If you are NOT a polyglot, are over 30, and do not already speak a tonal language, good luck.
It isn’t necessary to speak a lot of Vietnamese to live here and interact with the locals. It helps, but it’s not required. The easiest way to get by is to make friends with a local native who speaks your native tongue pretty well and help you with translation. Unfortunately, this means you’ll lose a good chunk of the authentic Viêt Nam experience. English has the most practitioners, though I’ve met Vietnamese who speak French, German, and Spanish (not all the same people).
Here in Dalat, there hasn’t been an in-person Vietnamese language school since 2016. The owner of the language school where you can learn English, French, or German in Viêt Nam tells me that to be certified to teach the Vietnamese language, the school’s teachers must also be certified to teach the Vietnamese culture. Apparently that’s a difficult certification to obtain.
Below are the basic words that’ll get you through the day:
a. Numbers — Once you know 1 through 10 and 100, the rest is easy. I’ll give you pronunciations for one through 10 as they work for me:
mort
hi
ba
bone
nam
sow
buy-e (slight up at the end)
tam (slight up on the “a”)
cheen
muoy
cham
Eleven through 19 is simply, 10-1, 10-2, 10-3 and so on. It’s the same for the 20’s, 30’s, and up. Twelve is “muoy hi”.
The only exception is 5 is “nam” and 15 is not muoy nam (10-5), but muoy lam. When saying any number ending in “five”, except 5, it’s “first number”-lam. Fifty five is nam muoy lam.
Twenty is hi muoy (2-10) and 25 is hai muoy lam (2-10-5).
Clear as mud, right?Given the above, if three is “baa” and two is hi, what is thirty-two (32)?
Answer: 3-10-2 = ba muoy hi.100 is “cham”. How do you say 243?
Hi cham bone muoy baRemember, I’m helping you to PRONOUNCE the numbers, not write them.
b. Please — I hardly ever hear “please”, but I see it written on signage — xin vui lòng (sin vuey lom) or xin vui (sin vuey).
c. Thank you — “cảm ơn” (cam un). Use it a LOT.
d. Pronouns — are you ready for a mind-f*ck? I refer you to number 7.
When someone tells me a price in English, or shows me the number on a calculator, I smile and say the number back to them in Vietnamese. This usually gets a surprised smile and a head nod of agreement. I do this for a few reasons.
It shows respect for them and their language.
It surprises them in a positive way.
When I return on subsequent visits, usually starting on the third or fourth, they remember me and say the price in Vietnamese.
Sometimes they or an onlooker will smile and say, “Um noiy ting Viet.”2 to which I smile and say, “Chupe chupe.”3 Then we all chuckle.

**REQUIRED TASKS:**
1/ From the passage on getting by in Vietnamese, return the text between "d. Pronouns —" and "and their language.", inclusive.
2/ According to the passage on getting by in Vietnamese, since what year has Dalat had no in-person Vietnamese language school?
3/ Continue the passage on getting by in Vietnamese from its last sentence onward.

**ENTRIES SUPPLIED:**
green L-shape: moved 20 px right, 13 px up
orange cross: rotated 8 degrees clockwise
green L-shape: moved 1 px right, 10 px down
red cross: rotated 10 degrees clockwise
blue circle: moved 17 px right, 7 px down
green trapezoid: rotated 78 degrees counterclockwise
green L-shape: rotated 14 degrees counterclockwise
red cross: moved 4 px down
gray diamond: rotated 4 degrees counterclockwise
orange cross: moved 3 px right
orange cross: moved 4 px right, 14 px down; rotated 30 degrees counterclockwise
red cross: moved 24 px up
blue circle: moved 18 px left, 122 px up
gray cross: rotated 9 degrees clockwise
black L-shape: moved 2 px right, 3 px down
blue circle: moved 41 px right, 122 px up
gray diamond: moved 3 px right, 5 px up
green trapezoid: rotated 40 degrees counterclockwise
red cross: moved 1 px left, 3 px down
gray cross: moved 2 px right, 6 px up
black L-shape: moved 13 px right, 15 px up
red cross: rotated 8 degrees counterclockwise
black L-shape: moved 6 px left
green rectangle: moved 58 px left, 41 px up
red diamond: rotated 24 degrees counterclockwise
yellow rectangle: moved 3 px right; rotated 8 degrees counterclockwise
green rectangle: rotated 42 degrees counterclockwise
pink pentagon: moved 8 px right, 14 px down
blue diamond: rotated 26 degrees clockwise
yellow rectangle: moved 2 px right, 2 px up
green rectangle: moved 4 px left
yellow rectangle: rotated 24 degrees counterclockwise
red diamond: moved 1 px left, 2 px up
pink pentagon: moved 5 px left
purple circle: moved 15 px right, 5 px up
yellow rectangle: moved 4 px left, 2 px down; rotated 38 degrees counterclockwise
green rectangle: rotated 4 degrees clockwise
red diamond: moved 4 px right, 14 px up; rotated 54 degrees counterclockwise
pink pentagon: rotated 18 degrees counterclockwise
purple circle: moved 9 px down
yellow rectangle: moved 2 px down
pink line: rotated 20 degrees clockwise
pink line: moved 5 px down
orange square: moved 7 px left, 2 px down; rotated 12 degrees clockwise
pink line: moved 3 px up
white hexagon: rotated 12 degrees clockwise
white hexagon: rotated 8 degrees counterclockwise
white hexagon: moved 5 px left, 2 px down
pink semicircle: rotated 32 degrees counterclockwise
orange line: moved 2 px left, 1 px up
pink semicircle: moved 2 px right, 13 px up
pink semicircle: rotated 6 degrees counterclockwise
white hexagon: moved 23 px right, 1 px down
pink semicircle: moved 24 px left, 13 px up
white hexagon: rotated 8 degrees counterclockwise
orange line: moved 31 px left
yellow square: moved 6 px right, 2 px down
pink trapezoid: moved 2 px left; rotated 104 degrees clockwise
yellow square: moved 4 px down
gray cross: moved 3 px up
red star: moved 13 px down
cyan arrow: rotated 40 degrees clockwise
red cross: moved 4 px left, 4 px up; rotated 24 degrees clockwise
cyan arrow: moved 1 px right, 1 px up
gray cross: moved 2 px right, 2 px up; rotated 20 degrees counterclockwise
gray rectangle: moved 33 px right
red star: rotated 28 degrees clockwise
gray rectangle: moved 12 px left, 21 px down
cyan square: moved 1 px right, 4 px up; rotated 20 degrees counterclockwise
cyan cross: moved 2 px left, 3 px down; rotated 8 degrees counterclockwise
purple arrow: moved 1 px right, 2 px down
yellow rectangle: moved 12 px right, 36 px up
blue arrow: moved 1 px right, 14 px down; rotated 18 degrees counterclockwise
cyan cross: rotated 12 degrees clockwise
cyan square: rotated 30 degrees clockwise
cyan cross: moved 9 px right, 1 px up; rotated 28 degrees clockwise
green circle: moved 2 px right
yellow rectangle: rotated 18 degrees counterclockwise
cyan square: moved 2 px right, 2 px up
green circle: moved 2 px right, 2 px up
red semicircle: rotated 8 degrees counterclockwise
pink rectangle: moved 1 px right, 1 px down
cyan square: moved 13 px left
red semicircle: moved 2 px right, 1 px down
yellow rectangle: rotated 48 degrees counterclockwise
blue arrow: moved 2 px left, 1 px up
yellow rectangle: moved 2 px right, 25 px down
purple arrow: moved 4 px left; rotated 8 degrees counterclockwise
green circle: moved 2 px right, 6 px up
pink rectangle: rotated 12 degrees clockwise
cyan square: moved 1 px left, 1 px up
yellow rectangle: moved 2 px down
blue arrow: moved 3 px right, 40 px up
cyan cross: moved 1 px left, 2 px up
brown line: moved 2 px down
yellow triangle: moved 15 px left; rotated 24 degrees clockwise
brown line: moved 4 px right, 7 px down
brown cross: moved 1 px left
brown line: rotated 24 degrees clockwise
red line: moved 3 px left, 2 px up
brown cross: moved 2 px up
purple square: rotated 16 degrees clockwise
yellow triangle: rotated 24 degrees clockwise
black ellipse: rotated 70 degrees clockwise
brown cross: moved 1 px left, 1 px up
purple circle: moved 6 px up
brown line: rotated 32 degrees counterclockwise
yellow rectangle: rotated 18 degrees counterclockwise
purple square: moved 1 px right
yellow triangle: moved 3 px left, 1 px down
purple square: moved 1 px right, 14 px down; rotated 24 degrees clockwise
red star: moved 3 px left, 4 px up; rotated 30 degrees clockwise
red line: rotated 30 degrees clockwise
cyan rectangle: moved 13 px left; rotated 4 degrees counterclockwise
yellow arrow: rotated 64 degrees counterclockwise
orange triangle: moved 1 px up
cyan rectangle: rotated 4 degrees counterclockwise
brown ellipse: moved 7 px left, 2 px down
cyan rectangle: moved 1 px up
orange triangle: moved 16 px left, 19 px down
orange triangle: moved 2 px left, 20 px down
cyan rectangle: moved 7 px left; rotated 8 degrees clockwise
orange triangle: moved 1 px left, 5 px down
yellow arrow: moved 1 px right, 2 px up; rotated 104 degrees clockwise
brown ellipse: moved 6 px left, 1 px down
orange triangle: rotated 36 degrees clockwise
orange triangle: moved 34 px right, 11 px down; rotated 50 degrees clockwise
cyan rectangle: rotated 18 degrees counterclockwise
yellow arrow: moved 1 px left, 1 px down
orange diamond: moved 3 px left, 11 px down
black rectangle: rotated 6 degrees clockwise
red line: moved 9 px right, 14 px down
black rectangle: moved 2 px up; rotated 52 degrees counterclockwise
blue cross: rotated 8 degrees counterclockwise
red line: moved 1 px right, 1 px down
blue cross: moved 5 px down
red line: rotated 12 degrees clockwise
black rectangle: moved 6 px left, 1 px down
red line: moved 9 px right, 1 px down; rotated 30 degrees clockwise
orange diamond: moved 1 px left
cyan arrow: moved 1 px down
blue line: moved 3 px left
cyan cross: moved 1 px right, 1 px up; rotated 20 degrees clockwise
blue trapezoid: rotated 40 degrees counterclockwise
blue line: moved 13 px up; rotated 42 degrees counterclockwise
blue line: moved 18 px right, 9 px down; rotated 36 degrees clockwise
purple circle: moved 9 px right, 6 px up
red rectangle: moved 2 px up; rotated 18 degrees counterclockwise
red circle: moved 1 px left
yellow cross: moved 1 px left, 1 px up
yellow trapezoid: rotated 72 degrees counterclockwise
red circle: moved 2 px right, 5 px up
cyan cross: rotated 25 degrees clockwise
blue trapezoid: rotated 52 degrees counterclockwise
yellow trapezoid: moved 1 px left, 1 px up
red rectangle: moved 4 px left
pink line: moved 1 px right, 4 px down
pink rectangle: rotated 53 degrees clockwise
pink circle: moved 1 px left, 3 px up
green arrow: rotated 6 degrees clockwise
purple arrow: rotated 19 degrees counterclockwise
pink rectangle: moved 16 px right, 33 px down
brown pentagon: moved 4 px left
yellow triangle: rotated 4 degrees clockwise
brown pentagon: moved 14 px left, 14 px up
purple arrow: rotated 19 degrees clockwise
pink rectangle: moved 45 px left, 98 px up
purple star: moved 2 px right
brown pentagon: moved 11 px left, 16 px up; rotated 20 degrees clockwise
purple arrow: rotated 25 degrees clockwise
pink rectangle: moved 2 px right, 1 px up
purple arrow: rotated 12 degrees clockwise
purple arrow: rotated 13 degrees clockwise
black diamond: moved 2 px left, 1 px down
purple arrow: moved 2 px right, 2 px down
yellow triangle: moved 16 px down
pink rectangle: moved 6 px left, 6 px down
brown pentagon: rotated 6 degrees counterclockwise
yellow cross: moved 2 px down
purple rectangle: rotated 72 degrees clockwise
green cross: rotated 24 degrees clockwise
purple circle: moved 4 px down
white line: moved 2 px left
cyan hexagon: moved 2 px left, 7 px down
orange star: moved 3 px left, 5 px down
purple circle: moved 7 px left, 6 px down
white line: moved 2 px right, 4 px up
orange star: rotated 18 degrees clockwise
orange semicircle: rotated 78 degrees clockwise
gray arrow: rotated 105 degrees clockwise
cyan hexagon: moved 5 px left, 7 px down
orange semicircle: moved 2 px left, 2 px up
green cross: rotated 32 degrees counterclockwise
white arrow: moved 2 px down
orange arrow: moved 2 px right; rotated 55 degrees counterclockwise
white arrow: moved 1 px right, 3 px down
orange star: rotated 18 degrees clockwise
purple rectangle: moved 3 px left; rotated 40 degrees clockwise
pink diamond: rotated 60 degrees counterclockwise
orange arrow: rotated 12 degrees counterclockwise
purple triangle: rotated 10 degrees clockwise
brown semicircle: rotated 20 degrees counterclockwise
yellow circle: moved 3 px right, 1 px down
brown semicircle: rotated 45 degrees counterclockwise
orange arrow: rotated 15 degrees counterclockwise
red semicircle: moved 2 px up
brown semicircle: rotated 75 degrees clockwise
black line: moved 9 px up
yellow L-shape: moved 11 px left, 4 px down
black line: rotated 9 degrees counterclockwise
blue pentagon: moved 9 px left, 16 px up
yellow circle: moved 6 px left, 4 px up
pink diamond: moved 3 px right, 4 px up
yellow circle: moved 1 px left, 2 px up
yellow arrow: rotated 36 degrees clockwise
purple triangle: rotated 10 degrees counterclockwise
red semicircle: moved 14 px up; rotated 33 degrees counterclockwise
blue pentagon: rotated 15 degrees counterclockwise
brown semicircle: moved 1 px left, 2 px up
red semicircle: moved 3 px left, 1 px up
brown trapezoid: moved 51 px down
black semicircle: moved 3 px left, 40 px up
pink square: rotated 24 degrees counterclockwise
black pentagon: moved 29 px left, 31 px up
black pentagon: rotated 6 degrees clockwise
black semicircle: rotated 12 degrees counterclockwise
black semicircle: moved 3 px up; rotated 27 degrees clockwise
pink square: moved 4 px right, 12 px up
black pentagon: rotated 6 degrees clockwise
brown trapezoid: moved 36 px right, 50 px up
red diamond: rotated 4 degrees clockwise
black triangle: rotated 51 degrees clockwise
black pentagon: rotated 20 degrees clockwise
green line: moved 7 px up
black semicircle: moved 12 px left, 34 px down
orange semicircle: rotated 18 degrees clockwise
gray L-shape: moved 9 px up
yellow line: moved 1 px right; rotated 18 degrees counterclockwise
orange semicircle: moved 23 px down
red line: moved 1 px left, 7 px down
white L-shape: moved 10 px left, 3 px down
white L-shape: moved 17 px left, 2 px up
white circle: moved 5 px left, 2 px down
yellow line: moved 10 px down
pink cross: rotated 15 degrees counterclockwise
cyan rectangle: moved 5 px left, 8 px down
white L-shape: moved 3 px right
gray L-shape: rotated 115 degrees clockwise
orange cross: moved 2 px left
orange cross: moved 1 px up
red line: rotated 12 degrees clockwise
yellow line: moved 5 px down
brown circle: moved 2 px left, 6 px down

**TASK-BY-TASK ANSWERS:**
1/
d. Pronouns — are you ready for a mind-f*ck? I refer you to number 7.
When someone tells me a price in English, or shows me the number on a calculator, I smile and say the number back to them in Vietnamese. This usually gets a surprised smile and a head nod of agreement. I do this for a few reasons.
It shows respect for them and their language.

2/ Since 2016.

3/
7. The minefield that is pronouns
I wrote about this back in June 2024 and I still haven’t thought of how to improve it, so I refer you to “You’d Better Know Who’s Who”.
8. To ride or not ride
Yes, “everyone” rides a motorbike, even 8-year-olds on their electrics, but you probably shouldn’t. If you lack extensive riding experience in a congested kamikaze urban environment, please take taxis — moto or car — they’re cheap and safer.
If you’re in Saigon, use the Grab and Xanh SM apps. I prefer the latter. For Saigon taxis, which I now use only when app-rides are unavailable or long wait times, use ONLY Vinasun (usually white cars) or MaiLinh (usually green or red cars). There are a lot of companies that have similar names or signage.

Read the name on the taxi carefully, because many of the others will either take a circuitous route or have a fast meter.
I can’t help you as with recommended taxis in other cities, so use the apps. A few weeks ago we got charged 5x the normal rate by a taxista we flagged down in Hanoi. He had a fast meter and I wasn’t paying attention early enough to get him to drop us off before it was ridiculous.
For those who insist on piloting a motorbike, know that if you don’t have a legal motorbike license, your insurance will probably NOT pay for your injuries when you go down. You should also know that most Western countries’ International Driving Permits (IDP) are NOT legal in Viêt Nam because they signed a different convention.
Please DO NOT fall for this IDP scam. These PsOS are worthless everywhere.
Contrary to what many visitors think, there are traffic laws in Việt Nam. If the police see you doing something really stupid, or if Tết or their wife’s birthday is approaching and so are you, they will stop you and extract “coffee money” (see #4 above) for your infraction.
Most of the time, people follow the riding culture, not the laws. They are significantly different, and if you’re gonna ride, learn the culture. Quickly!
I wrote extensively about this here. The part linked to is at the end of the piece, so if you haven’t read the whole post yet, it’s worth your time to scroll up to the top and enjoy.
9. “Good-bye” is rare
Get used to having phone conversations with natives end without warning when they’ve said their piece. You may be in the middle of a sentence, but they stopped listening when they’d said all they had to say and you’re now talking to yourself.
10. “Please sympathize with me…”
When a Vietnamese person won’t do what you want, or wants you to do something for them that you don’t want to, they will often say,
Please sympathize with me…
This is the Vietnamese version of,
What you want is never going to happen; please stop asking.
11. Door “etiquette”
In Vietnamese culture, knocking on a closed door is uncommon and closing a door behind you in a house not yours is considered rude.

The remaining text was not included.